──────── Listed records ────────
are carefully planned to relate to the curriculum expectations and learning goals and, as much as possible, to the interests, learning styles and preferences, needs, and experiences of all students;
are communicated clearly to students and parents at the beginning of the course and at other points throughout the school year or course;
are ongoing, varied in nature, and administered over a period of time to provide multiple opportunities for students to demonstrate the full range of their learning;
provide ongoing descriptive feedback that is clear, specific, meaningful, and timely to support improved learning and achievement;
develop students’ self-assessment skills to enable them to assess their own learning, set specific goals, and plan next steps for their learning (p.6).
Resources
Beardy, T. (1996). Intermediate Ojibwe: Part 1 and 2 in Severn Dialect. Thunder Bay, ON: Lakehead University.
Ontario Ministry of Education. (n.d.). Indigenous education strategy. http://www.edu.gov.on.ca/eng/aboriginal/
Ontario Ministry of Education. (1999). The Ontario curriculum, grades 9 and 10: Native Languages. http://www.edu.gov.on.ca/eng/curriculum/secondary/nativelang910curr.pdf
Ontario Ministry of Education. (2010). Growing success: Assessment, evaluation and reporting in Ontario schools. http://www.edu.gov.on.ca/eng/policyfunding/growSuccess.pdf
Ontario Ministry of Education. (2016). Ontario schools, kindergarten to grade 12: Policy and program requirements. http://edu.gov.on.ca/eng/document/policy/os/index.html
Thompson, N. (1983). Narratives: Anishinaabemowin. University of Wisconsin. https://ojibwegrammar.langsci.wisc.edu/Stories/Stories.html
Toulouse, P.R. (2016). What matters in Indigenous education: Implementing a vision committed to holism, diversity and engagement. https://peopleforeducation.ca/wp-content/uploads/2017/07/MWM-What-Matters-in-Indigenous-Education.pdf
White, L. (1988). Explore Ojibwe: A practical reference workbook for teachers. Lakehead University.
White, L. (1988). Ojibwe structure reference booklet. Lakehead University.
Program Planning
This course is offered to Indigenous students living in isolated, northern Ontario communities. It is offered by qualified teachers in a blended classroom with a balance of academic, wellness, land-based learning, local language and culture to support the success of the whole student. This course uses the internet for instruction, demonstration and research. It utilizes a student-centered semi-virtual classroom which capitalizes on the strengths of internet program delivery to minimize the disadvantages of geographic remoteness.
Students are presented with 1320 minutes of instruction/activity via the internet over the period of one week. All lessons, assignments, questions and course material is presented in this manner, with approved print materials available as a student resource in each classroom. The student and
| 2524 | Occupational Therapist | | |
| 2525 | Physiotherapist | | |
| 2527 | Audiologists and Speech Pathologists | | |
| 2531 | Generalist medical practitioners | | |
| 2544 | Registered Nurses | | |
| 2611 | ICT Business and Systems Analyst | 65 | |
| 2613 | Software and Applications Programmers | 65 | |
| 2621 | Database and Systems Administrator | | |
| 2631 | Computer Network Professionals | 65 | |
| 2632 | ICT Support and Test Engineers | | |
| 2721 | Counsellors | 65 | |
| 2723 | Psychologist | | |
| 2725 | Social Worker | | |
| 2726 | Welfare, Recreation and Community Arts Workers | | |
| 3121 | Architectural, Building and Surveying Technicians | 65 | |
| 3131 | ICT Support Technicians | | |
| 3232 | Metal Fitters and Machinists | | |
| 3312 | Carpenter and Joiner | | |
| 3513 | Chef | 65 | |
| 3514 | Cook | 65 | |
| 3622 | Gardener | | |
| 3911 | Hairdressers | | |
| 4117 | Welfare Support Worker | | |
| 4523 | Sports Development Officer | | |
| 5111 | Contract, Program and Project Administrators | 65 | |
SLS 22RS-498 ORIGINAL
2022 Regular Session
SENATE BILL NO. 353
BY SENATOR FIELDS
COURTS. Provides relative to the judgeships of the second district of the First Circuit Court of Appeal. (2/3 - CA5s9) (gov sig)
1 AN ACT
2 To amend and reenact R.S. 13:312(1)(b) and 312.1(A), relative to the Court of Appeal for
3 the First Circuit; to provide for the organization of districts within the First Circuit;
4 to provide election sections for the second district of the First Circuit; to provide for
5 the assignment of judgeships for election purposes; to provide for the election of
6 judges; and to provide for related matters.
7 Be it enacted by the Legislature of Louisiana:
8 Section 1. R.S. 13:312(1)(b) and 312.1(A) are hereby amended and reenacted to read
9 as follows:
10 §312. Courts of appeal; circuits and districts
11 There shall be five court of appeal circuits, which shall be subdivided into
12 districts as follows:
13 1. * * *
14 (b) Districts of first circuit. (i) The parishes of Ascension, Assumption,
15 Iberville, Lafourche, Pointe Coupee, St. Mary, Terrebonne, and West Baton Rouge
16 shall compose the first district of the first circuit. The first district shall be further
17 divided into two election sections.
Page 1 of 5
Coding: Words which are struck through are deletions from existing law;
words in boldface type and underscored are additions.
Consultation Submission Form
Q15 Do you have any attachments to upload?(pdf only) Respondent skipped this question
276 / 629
────────
=== Required action ===
Every line above in which the word "White" is present must be copied into the answer.

=== Answer for the task ===
White, L. (1988). Explore Ojibwe: A practical reference workbook for teachers. Lakehead University.
White, L. (1988). Ojibwe structure reference booklet. Lakehead University.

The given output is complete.